TEXT BLOCK
Some local authorities have more courage than others. I was glad to see, again quoted in the Press, that One of the biggest local authorities put its feet down and warned —this was two months ago— There will be no more exceptions to the green-belt rules. That was in Lancashire. We were also told by the Minister that he believed 'green belts, once properly established, should, except in very special circumstances, be maintained inviolate'. We all agree.

I am rather worried about the position in my area and so are thousands of people in Staffordshire. We are worried about what seems to be taking place. Many people in the northern part of Staffordshire and in my own division have come to me with grouses and grumbles, but without at times, I agree, sufficient facts, regarding what they consider to be undue speculation in land values. We know what the result of such speculation can be, because we have had examples of it. I will give two or three examples from different parts of the country.

GIVEN RECORDS

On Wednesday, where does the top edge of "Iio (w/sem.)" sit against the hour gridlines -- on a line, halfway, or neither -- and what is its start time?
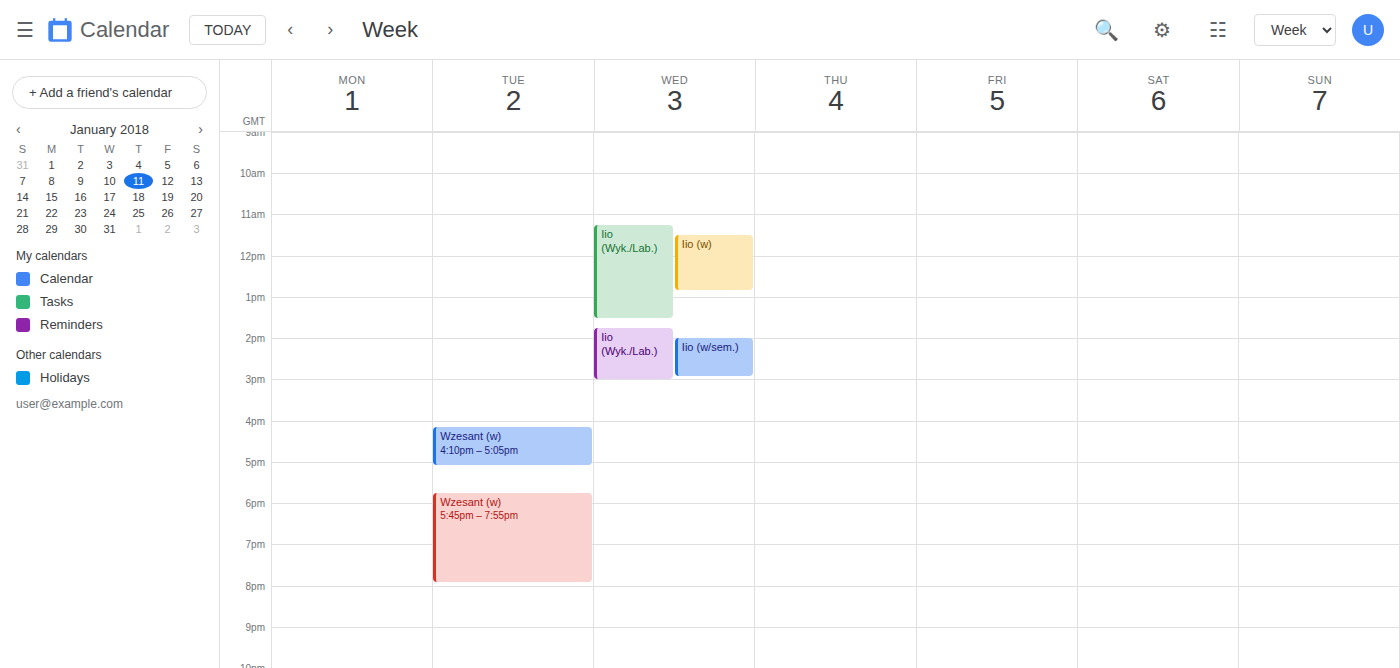
2:00 PM -- exactly on the 2 PM line.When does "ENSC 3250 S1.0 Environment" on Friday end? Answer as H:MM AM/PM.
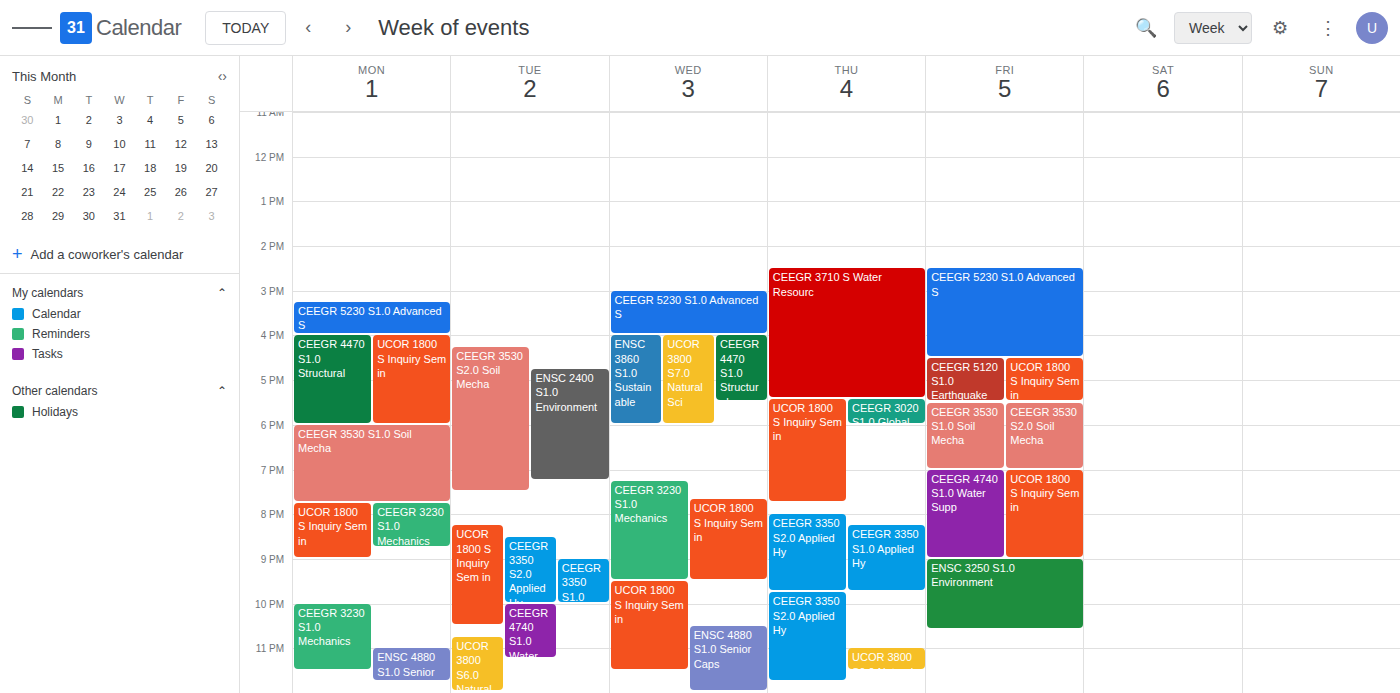
10:35 PM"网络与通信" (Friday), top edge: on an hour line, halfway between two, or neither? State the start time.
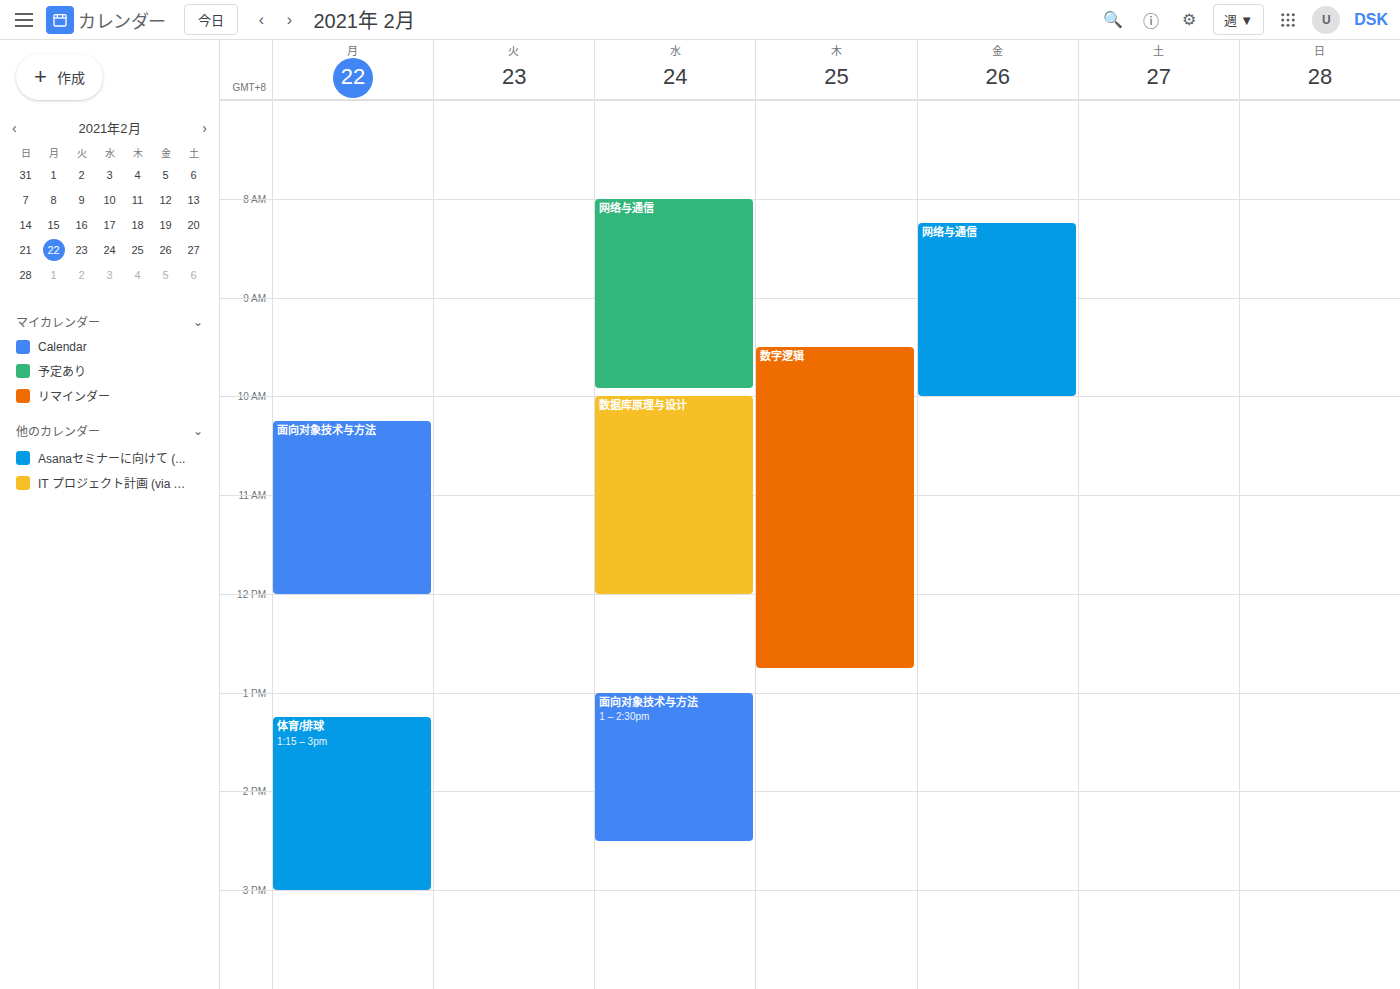
8:15 AM -- neither: a quarter of the way from the 8 AM line to the 9 AM line.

EXERCISE DIRECTIONS
Can you pick up the speech on green belts and land speculation in Staffordshire and carry it on from its last sentence? The data comes from a separate source unrelated to the speech about green belts.

RESULT BELOW
The Daily Express reported on 27th October, 1960, Thirty acres of building land which the council at Banstead, Surrey, valued at £2,500 when it was bought eight years ago, is about to be resold for £250,000. Here again the value of the land has increased a hundred-fold in eight years. This has to be met by the community. It has to be met by the businessman if he wants to start business. Worse still, it has to be met by the young couples who are trying to buy their own homes.

The Financial Times on 3rd December wrote: The cost of land for each flat in development planned at Woking, Surrey, will soon be well over £1,000, said Mr. P. J. Hurman…at a Ministry of Housing and Local Government inquiry…. Three years ago the price was £500. The Financial Times of 23rd February wrote: The obvious question now is whether this rise in house prices can continue. Almost certainly it will though the rate of appreciation is likely to slow down for a while after last year's burst. The 1960's look like being the first decade in which the average man buys his house in the same way as the 1950's saw him buying his washing machine and television. If this happens, the rate of urban expansion is likely to accelerate rather than slow down, a prospect that makes the need for careful planning all the more necessary. One must not stop at planning. More than ever, care should be taken in local areas to see that green belts and exceptions within green belt areas are carefully watched, and that the public can be sure that there are no sharp practices in the exceptions which are made.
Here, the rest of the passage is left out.